• What is being asked
Extract all lines from the data beneath that include the word "Verfügung".
(Listed records Opens)
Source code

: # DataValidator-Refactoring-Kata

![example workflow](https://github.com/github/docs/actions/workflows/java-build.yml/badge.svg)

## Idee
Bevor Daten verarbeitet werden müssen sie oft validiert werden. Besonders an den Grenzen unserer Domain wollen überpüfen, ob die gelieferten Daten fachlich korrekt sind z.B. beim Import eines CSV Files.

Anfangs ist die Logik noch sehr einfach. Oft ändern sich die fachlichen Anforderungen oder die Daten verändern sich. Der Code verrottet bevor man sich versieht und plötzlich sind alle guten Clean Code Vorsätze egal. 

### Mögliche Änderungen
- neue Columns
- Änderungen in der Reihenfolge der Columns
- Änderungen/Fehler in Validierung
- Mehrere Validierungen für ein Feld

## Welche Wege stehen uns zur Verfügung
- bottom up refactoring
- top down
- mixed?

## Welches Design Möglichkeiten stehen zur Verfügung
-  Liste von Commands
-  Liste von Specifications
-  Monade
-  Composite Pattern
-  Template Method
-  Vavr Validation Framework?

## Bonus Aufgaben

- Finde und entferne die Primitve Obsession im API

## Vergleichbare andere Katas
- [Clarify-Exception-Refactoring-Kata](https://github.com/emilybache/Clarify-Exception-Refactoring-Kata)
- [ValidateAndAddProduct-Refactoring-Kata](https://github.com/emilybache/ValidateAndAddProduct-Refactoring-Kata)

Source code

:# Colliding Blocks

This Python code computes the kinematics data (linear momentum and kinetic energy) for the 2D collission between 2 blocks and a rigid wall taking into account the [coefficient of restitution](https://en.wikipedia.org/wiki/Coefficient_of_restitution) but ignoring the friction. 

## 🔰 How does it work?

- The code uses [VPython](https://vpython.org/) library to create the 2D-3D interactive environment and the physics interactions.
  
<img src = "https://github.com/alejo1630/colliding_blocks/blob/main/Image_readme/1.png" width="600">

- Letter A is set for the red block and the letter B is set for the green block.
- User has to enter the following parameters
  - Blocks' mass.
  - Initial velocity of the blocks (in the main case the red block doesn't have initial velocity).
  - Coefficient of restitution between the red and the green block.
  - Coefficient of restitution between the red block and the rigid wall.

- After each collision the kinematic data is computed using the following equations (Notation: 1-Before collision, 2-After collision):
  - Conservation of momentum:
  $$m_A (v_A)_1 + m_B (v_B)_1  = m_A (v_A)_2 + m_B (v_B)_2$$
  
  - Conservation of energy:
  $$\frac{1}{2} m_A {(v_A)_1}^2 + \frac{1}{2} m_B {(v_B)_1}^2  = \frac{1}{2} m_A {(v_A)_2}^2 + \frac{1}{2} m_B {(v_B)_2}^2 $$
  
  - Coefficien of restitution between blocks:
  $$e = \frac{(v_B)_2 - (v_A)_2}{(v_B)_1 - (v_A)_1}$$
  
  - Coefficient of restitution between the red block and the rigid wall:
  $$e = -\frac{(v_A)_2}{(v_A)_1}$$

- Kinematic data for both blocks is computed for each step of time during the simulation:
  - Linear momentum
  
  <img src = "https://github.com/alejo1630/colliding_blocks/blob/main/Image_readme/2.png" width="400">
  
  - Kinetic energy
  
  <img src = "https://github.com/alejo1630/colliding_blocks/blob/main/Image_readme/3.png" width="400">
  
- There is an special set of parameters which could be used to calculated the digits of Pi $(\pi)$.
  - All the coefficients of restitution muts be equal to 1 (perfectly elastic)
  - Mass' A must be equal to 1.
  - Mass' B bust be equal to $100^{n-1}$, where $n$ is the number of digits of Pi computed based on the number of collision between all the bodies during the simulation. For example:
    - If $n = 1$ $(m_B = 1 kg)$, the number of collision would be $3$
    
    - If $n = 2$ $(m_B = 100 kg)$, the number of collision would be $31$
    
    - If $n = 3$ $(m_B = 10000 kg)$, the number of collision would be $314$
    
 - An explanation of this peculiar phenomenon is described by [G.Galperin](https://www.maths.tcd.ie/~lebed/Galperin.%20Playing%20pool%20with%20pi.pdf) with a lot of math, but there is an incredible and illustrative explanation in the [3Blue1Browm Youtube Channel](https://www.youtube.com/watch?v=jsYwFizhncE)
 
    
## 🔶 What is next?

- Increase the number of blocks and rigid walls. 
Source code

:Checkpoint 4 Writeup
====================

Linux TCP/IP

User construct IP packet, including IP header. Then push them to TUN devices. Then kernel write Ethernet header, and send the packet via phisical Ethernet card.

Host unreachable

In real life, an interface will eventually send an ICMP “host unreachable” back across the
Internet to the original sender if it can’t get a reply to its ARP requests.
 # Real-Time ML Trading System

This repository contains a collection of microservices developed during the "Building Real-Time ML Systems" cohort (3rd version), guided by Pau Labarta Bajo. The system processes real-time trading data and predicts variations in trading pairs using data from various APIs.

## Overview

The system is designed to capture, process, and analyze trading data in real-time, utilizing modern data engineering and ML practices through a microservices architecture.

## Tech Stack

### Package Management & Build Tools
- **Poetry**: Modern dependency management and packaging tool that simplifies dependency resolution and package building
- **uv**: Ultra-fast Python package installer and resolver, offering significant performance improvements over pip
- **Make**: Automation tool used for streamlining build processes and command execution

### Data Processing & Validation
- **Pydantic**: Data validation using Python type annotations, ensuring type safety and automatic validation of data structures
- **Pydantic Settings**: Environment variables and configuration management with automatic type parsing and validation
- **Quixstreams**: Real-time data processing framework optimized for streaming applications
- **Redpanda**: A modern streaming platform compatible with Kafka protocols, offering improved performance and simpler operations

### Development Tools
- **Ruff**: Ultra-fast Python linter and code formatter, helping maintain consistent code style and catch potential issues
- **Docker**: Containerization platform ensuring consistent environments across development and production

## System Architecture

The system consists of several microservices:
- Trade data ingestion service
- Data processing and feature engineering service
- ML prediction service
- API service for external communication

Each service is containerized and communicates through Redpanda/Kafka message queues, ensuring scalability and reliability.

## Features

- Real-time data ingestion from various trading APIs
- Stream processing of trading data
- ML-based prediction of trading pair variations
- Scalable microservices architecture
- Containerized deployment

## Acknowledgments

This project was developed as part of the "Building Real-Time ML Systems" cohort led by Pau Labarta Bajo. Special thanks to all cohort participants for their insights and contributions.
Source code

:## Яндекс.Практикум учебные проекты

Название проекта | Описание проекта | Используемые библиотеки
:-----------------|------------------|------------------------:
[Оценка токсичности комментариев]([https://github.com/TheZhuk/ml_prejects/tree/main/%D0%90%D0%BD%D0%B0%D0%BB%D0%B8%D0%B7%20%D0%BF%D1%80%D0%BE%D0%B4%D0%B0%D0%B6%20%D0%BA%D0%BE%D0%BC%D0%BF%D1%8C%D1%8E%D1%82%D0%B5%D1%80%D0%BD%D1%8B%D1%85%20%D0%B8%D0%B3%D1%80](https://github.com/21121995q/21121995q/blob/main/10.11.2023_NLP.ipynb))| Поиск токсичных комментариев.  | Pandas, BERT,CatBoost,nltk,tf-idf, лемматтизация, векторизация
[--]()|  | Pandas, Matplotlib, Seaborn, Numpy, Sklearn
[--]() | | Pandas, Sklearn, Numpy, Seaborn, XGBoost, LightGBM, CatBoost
(Listed records Closes)
• Problem solution
## Welche Wege stehen uns zur Verfügung
## Welches Design Möglichkeiten stehen zur Verfügung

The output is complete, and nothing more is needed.